Yang paling rentan terhadap serangan adalah para emigran, orang Cina dan ... polisi dan dokter. Para ahli melaporkan bahwa pandemi telah memicu perasaan pada beberapa orang yang jauh dari kebaikan atau kasih sayang.
Sekretaris Jenderal PBB Antonio Guterres mengatakan pada salah satu konferensi bahwa pandemi itu menyebabkan "tsunami kebencian dan xenofobia." Dia juga memberikan beberapa contoh bagaimana pandemi itu bentrok dengan hak asasi manusia.
Menurut Guterres, mood terhadap beberapa kelompok sosial telah merosot secara signifikan. Banyak ekspatriat atau tunawisma dianggap bertanggung jawab atas penyebaran COVID-19. Dalam beberapa kasus, orang keturunan Tionghoa tidak diberi akses ke perawatan karena mereka adalah 'penyebab' pandemi.
Ada juga postingan yang menghina di media sosial yang menghina orang sakit dan orang tua yang menyatakan bahwa mereka rentan terhadap virus dan "tidak berguna".
Publik juga menargetkan polisi dan jurnalis yang melaporkan pelanggaran larangan yang diperkenalkan selama pandemi, yaitu mereka hanya melakukan pekerjaan mereka.

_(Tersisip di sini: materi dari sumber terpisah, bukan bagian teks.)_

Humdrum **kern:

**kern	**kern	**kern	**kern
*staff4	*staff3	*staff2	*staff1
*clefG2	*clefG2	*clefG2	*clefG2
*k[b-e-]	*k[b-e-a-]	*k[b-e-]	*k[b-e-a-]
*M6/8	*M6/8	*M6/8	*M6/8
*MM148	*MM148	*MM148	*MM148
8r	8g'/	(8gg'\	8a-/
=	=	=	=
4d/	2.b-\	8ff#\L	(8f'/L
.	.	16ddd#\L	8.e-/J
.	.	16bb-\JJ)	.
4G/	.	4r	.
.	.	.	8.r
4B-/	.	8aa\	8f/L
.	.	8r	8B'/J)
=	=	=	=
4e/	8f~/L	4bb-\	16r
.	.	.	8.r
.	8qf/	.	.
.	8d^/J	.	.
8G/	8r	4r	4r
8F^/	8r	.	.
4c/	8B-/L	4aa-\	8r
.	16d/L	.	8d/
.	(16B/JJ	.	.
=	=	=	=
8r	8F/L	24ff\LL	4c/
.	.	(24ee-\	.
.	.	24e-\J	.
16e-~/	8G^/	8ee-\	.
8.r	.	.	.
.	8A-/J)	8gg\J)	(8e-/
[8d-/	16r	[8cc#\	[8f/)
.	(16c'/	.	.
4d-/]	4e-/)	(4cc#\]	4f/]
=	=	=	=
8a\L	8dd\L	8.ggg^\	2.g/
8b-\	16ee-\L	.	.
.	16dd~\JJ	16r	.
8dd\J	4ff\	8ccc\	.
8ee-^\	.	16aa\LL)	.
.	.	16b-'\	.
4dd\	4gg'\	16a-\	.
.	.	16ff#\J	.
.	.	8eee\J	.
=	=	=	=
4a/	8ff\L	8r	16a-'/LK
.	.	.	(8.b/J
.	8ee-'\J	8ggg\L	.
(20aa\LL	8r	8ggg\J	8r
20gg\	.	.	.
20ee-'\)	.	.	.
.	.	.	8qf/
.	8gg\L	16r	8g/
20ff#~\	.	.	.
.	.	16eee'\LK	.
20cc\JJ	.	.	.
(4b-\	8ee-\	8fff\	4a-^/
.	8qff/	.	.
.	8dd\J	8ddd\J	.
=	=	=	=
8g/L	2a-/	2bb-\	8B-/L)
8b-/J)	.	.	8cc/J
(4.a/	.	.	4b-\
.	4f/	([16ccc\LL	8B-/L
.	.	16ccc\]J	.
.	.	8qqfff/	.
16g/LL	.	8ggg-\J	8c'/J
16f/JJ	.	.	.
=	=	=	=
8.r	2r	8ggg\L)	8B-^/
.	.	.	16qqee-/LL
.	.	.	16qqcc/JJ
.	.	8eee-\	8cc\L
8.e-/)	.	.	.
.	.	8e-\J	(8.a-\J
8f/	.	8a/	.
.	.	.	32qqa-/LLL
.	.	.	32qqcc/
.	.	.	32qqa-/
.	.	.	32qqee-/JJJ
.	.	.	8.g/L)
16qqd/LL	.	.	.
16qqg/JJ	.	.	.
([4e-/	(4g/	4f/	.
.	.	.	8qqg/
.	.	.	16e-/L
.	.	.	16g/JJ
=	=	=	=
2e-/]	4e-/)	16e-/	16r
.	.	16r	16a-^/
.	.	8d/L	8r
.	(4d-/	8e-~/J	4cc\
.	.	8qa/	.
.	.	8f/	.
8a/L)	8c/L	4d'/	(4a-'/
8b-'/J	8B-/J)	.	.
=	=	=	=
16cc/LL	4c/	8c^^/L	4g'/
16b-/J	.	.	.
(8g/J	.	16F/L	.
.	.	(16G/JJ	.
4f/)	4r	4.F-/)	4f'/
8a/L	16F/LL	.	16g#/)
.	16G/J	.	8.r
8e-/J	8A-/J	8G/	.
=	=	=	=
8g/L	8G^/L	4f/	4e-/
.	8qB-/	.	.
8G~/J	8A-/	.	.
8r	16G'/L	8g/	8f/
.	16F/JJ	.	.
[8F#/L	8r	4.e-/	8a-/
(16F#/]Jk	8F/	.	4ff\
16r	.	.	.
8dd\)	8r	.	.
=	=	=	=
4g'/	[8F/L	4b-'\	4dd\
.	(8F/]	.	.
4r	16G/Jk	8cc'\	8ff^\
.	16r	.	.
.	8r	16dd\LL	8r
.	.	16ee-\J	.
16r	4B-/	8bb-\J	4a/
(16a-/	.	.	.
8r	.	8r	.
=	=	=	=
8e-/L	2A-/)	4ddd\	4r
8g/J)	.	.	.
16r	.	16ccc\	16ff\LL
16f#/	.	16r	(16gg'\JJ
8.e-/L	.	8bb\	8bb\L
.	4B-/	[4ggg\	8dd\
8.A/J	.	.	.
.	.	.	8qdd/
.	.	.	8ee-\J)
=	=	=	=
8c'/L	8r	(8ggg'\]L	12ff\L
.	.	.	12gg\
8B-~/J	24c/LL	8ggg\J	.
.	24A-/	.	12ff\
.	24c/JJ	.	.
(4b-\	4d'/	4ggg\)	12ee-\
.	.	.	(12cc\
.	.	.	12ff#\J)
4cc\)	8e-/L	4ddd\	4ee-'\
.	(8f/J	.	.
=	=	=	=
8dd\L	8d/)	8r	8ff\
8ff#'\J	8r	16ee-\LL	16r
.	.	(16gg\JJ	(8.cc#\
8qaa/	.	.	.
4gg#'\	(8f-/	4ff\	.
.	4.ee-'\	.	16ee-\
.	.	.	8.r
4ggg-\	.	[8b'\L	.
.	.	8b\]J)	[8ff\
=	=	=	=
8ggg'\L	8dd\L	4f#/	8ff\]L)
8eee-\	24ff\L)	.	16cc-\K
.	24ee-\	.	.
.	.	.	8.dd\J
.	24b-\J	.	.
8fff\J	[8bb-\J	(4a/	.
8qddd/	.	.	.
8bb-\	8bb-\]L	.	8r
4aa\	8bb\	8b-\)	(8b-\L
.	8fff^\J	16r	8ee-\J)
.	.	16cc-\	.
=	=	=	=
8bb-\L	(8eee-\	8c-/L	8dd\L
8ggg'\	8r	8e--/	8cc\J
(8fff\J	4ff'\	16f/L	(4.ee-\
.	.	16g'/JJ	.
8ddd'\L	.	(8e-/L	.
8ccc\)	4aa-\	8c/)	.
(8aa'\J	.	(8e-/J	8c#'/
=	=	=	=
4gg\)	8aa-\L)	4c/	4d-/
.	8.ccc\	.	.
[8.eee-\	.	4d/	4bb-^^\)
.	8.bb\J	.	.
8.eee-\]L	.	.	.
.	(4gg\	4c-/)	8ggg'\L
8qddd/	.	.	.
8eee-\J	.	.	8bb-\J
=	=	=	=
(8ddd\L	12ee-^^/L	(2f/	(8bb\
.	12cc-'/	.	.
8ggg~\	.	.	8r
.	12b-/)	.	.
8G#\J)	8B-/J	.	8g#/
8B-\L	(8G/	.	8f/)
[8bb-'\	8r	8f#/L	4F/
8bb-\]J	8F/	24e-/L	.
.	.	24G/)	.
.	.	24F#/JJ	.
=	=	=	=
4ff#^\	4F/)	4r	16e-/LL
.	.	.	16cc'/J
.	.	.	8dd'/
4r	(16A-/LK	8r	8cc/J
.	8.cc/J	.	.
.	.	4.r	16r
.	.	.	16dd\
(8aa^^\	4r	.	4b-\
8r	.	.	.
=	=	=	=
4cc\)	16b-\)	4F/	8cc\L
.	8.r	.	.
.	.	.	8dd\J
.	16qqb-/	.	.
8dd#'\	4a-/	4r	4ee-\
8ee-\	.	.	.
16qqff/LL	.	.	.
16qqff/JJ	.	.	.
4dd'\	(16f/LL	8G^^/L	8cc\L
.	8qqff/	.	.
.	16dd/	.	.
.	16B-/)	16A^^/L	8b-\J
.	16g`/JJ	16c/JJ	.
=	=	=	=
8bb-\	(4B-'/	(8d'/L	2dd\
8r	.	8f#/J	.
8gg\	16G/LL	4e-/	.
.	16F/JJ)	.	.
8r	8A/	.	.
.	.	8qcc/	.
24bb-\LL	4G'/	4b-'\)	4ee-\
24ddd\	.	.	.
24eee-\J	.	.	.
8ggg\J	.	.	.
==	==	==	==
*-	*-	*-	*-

Polandia juga berkontribusi pada statistik yang memalukan ini. Di negara kami, ada serangan terhadap perawat dan dokter yang diganggu oleh tetangga mereka sendiri, menuduh mereka menyebarkan virus. Pintu yang basah kuyup cat, mobil tergores, tanda-tanda ancaman yang menyinggung - ini adalah situasi yang telah banyak terdengar akhir-akhir ini.
Mengapa kebencian seperti itu pada orang? Menurut psikolog, orang membagi dunia ke dalam kategori "kita" dan "mereka", dengan "kita", yaitu kelompok di mana mereka berasal, lebih disukai. Sayangnya, ini mengarah pada prasangka dan diskriminasi. Penyebab lain dari perilaku tersebut adalah kecemasan, yang menyebabkan dan mengganggu pemikiran rasional.
Kebencian tidak akan membunuh virus, kata Antonio Guterres, dan meminta Anda untuk melawan kebencian dan memperlakukan satu sama lain dengan harga diri dan kebaikan.